Merger and Acquisition always involves two companies

Merger: The board of directors of both companies have to seek shareholders' approval for a merger. After the merger, the acquired company will cease to exist and becomes part of the acquiring company.

Acquisition: The acquiring company obtains the majority shares of the acquired firm. The acquired firm does not change its name or legal structure. 

For the acquiring company, the process is known as a takeover. 

For the acquired company, the process is known as a reverse takeover.



How Does It Work?


For the acquiring company, existing shareholders are often involved in the following: 

  • A general meeting will take place to vote for or against the acquisition. If the existing shareholders are absent during the meeting, their voting rights are voided.
  • If the acquiring company raises capital via right issue to fund the acquisition. You can view the post on right issue if you need any clarifications.


For the company to be acquired, these are the things existing shareholders need to take note of: 

  • The acquiring company may fund the acquisition via cash or shares.
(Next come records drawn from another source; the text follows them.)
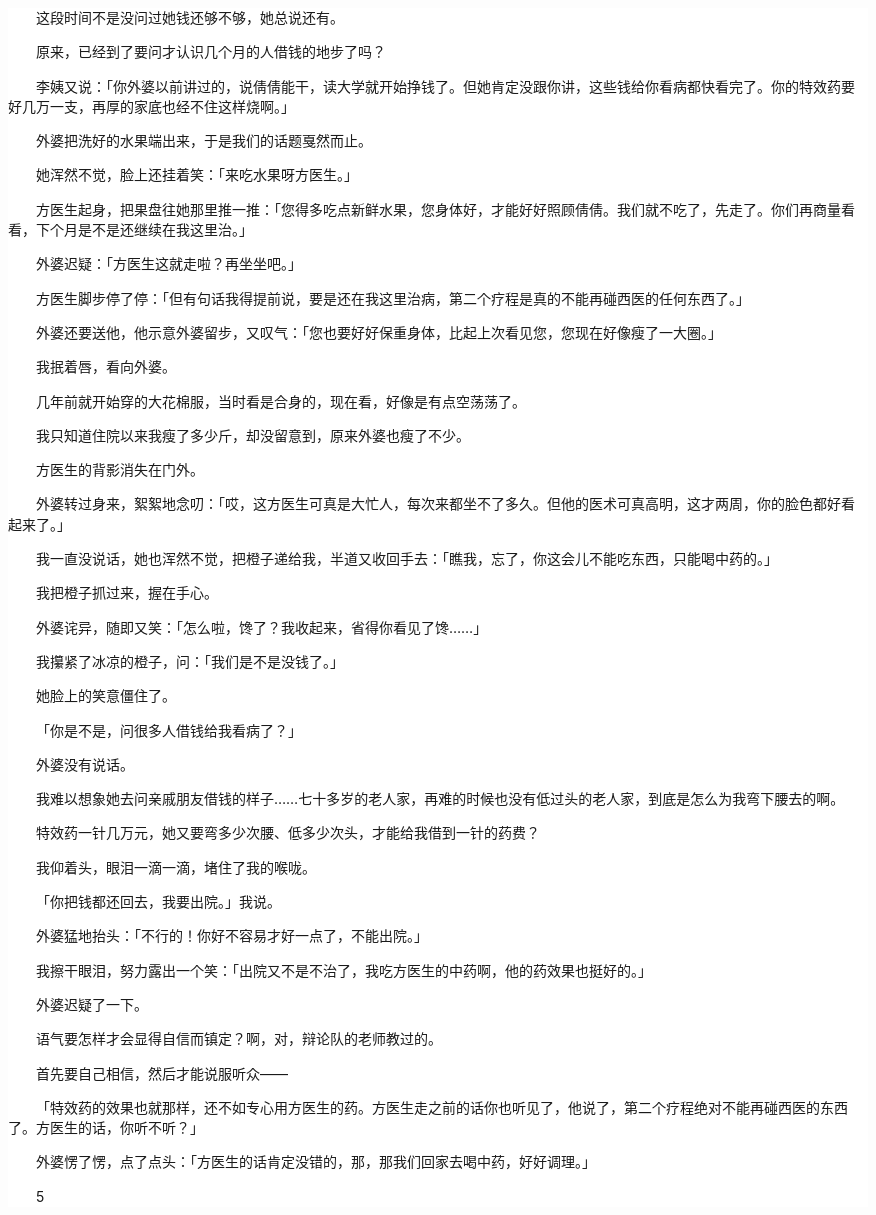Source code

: &emsp;&emsp;这段时间不是没问过她钱还够不够，她总说还有。  
  
&emsp;&emsp;原来，已经到了要问才认识几个月的人借钱的地步了吗？  
  
&emsp;&emsp;李姨又说：「你外婆以前讲过的，说倩倩能干，读大学就开始挣钱了。但她肯定没跟你讲，这些钱给你看病都快看完了。你的特效药要好几万一支，再厚的家底也经不住这样烧啊。」  
  
&emsp;&emsp;外婆把洗好的水果端出来，于是我们的话题戛然而止。  
  
&emsp;&emsp;她浑然不觉，脸上还挂着笑：「来吃水果呀方医生。」  
  
&emsp;&emsp;方医生起身，把果盘往她那里推一推：「您得多吃点新鲜水果，您身体好，才能好好照顾倩倩。我们就不吃了，先走了。你们再商量看看，下个月是不是还继续在我这里治。」  
  
&emsp;&emsp;外婆迟疑：「方医生这就走啦？再坐坐吧。」  
  
&emsp;&emsp;方医生脚步停了停：「但有句话我得提前说，要是还在我这里治病，第二个疗程是真的不能再碰西医的任何东西了。」  
  
&emsp;&emsp;外婆还要送他，他示意外婆留步，又叹气：「您也要好好保重身体，比起上次看见您，您现在好像瘦了一大圈。」  
  
&emsp;&emsp;我抿着唇，看向外婆。  
  
&emsp;&emsp;几年前就开始穿的大花棉服，当时看是合身的，现在看，好像是有点空荡荡了。  
  
&emsp;&emsp;我只知道住院以来我瘦了多少斤，却没留意到，原来外婆也瘦了不少。  
  
&emsp;&emsp;方医生的背影消失在门外。  
  
&emsp;&emsp;外婆转过身来，絮絮地念叨：「哎，这方医生可真是大忙人，每次来都坐不了多久。但他的医术可真高明，这才两周，你的脸色都好看起来了。」  
  
&emsp;&emsp;我一直没说话，她也浑然不觉，把橙子递给我，半道又收回手去：「瞧我，忘了，你这会儿不能吃东西，只能喝中药的。」  
  
&emsp;&emsp;我把橙子抓过来，握在手心。  
  
&emsp;&emsp;外婆诧异，随即又笑：「怎么啦，馋了？我收起来，省得你看见了馋……」  
  
&emsp;&emsp;我攥紧了冰凉的橙子，问：「我们是不是没钱了。」  
  
&emsp;&emsp;她脸上的笑意僵住了。  
  
&emsp;&emsp;「你是不是，问很多人借钱给我看病了？」  
  
&emsp;&emsp;外婆没有说话。  
  
&emsp;&emsp;我难以想象她去问亲戚朋友借钱的样子……七十多岁的老人家，再难的时候也没有低过头的老人家，到底是怎么为我弯下腰去的啊。  
  
&emsp;&emsp;特效药一针几万元，她又要弯多少次腰、低多少次头，才能给我借到一针的药费？  
  
&emsp;&emsp;我仰着头，眼泪一滴一滴，堵住了我的喉咙。  
  
&emsp;&emsp;「你把钱都还回去，我要出院。」我说。  
  
&emsp;&emsp;外婆猛地抬头：「不行的！你好不容易才好一点了，不能出院。」  
  
&emsp;&emsp;我擦干眼泪，努力露出一个笑：「出院又不是不治了，我吃方医生的中药啊，他的药效果也挺好的。」  
  
&emsp;&emsp;外婆迟疑了一下。  
  
&emsp;&emsp;语气要怎样才会显得自信而镇定？啊，对，辩论队的老师教过的。  
  
&emsp;&emsp;首先要自己相信，然后才能说服听众——  
  
&emsp;&emsp;「特效药的效果也就那样，还不如专心用方医生的药。方医生走之前的话你也听见了，他说了，第二个疗程绝对不能再碰西医的东西了。方医生的话，你听不听？」  
  
&emsp;&emsp;外婆愣了愣，点了点头：「方医生的话肯定没错的，那，那我们回家去喝中药，好好调理。」  
  
&emsp;&emsp;5  
  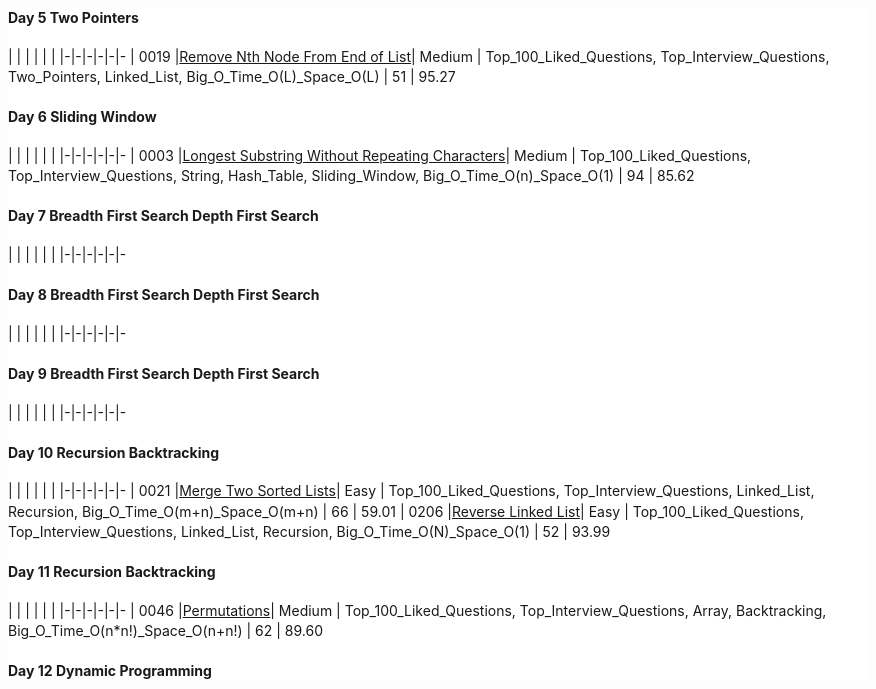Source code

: #### Day 5 Two Pointers

|  |  |  |  |  | 
|-|-|-|-|-|-
| 0019 |[Remove Nth Node From End of List](src/main/ruby/g0001_0100/s0019_remove_nth_node_from_end_of_list)| Medium | Top_100_Liked_Questions, Top_Interview_Questions, Two_Pointers, Linked_List, Big_O_Time_O(L)_Space_O(L) | 51 | 95.27

#### Day 6 Sliding Window

|  |  |  |  |  | 
|-|-|-|-|-|-
| 0003 |[Longest Substring Without Repeating Characters](src/main/ruby/g0001_0100/s0003_longest_substring_without_repeating_characters)| Medium | Top_100_Liked_Questions, Top_Interview_Questions, String, Hash_Table, Sliding_Window, Big_O_Time_O(n)_Space_O(1) | 94 | 85.62

#### Day 7 Breadth First Search Depth First Search

|  |  |  |  |  | 
|-|-|-|-|-|-

#### Day 8 Breadth First Search Depth First Search

|  |  |  |  |  | 
|-|-|-|-|-|-

#### Day 9 Breadth First Search Depth First Search

|  |  |  |  |  | 
|-|-|-|-|-|-

#### Day 10 Recursion Backtracking

|  |  |  |  |  | 
|-|-|-|-|-|-
| 0021 |[Merge Two Sorted Lists](src/main/ruby/g0001_0100/s0021_merge_two_sorted_lists)| Easy | Top_100_Liked_Questions, Top_Interview_Questions, Linked_List, Recursion, Big_O_Time_O(m+n)_Space_O(m+n) | 66 | 59.01
| 0206 |[Reverse Linked List](src/main/ruby/g0201_0300/s0206_reverse_linked_list)| Easy | Top_100_Liked_Questions, Top_Interview_Questions, Linked_List, Recursion, Big_O_Time_O(N)_Space_O(1) | 52 | 93.99

#### Day 11 Recursion Backtracking

|  |  |  |  |  | 
|-|-|-|-|-|-
| 0046 |[Permutations](src/main/ruby/g0001_0100/s0046_permutations)| Medium | Top_100_Liked_Questions, Top_Interview_Questions, Array, Backtracking, Big_O_Time_O(n\*n!)_Space_O(n+n!) | 62 | 89.60

#### Day 12 Dynamic Programming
If it is shares, you will receive shares of the acquiring company. 
  • The acquired company may not remain listed on the stock exchange after the acquisition. It depends the conditions stated in the acquisition.


*Important Note*

A merger or acquisition does not mean that you will profit from the corporate action.

There had been cases where the cash offer was a far cry from the initial IPO pricing, and was not offered at a premium. You may actually incur a loss from a merger or acquisition.
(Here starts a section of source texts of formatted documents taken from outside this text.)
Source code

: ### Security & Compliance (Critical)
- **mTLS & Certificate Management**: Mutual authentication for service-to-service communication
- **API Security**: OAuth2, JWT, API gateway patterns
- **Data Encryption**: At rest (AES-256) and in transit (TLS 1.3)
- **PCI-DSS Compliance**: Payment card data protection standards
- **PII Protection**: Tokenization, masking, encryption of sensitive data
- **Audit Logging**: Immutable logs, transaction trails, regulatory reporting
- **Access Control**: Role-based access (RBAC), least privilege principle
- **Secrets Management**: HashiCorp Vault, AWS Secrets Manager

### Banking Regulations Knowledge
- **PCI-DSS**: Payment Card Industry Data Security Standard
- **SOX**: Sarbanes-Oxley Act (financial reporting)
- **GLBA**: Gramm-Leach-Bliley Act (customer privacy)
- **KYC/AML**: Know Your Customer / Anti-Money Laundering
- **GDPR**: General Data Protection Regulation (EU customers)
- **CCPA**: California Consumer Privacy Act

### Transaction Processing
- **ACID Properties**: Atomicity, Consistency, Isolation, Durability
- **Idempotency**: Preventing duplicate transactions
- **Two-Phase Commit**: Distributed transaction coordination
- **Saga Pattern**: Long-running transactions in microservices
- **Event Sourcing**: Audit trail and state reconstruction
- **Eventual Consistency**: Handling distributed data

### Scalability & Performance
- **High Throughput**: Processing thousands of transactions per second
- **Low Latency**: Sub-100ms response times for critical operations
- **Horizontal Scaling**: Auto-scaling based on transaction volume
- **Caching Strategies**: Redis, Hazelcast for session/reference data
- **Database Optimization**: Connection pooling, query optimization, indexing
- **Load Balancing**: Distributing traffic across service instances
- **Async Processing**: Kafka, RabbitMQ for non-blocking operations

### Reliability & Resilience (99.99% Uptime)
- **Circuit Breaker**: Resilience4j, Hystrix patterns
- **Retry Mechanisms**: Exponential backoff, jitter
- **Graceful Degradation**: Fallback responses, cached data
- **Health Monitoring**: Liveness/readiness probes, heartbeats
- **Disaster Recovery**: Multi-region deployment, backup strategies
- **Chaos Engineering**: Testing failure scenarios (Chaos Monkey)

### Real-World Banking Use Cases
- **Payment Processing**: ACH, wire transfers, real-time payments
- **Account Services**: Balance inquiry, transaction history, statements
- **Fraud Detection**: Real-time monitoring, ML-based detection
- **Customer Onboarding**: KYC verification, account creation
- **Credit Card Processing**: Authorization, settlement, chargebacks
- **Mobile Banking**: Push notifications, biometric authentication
Example: Singapore Airline's Acquisition of Tiger Airways


Singapore Airline's acquisition of Tiger Airways via cash has the following timeline: 


Dated 25th November 2015 


  • There is a cash offer of $0.41 per share AND  the option to subscribe for Singapore Airline shares. Refer to the image below.
  • Singapore Airline plans to delist Tiger Airways after the acquisition. 


Dated 4th January 2016

  • Singapore Airline revised offer price to $0.45 with no further revision. 


Dated 10th March 2016 


  • Singapore Airline can exercise the right of compulsory acquisition to compulsorily acquire all the Tiger Airways Shares of existing shareholders who have not accepted the Offer at the close of the Offer. 

For existing shareholders, you will realise that nothing much can be done at your end except to accept the cash or share offer. 

This is similar for most Mergers and Acquisitions. Existing shareholders do not have many options but to accept the cash or share offer, especially if the acquiring company plans to delist the acquired company from the stock market.


Example 2: Chinese consortium's acquisition of Global Logistics Properties (GLP)


  • A Chinese private equity consortium put in the winning bid of 16 billion Singapore dollars ($11.6 billion) for Singapore-listed Global Logistic Properties (GLP), the largest warehouse operator in Asia. 
  • The consortium comprises Hopu Investment Management, Hillhouse Capital Group, Vanke Group and Bank of China Group Investment. 
  • The deal is Asia's largest private equity buyout and is supported by GLP's largest shareholder, Singapore wealth fund GIC. 

Source: CNBC

In summary, the details are as follow:


14th July 2017


  • Cash offer of S$3.38 
  • Chinese Private Consortium plans to privatize Global Logistics Properties. 
  • Singapore's Wealth Fund GIC, owns 37% stake of GLP and has agreed to the acquisition.


What Can You Do?


  • Sell your existing shares on the stock market before the delisting date. 
  • Accept the Cash Offer.


What Happens If I Do Not Take Any Action?


  • In majority of all mergers and acquisitions cases, the acquiring companies will compulsorily acquire all remaining shares. Hence, you do not have any choice in this matter. 
  • In the event where acquiring company does not compulsorily acquire the remaining shares, you will become a private shareholder. This is not recommended as you will need to engage legal aid and source for your own willing buyer to liquidate the shares in future.